◆ **Assigned task**: The reply must consist of one number: how many lines of the data include the word "Coup".

◆ **Data to process**:

┏━━

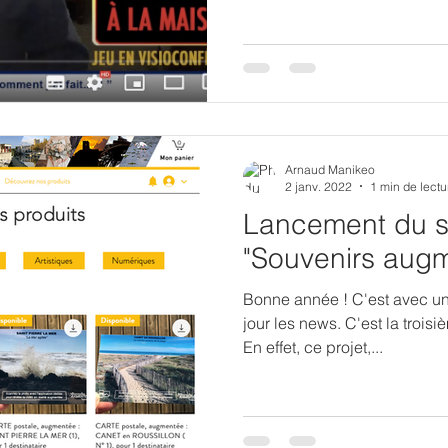
Arnaud Manikeo
2 janv. 2022
1 min de lectu
Lancement du si
"Souvenirs aug
Bonne année ! C'est avec un
jour les news. C'est la troisi
En effet, ce projet,...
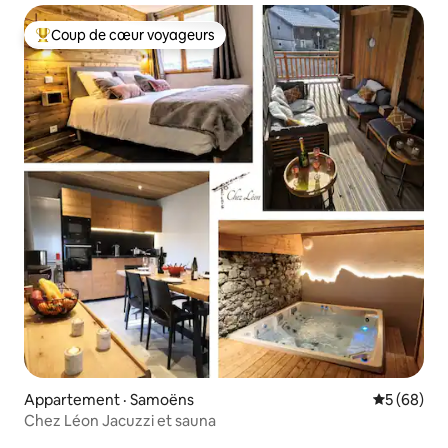
Coup de cœur voyageurs
Coup de cœur voyageurs parmi les plus aimés
Appartement · Samoëns
Note moye
5 (68)
Chez Léon Jacuzzi et sauna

┗━━

◆ **Completed task**: 2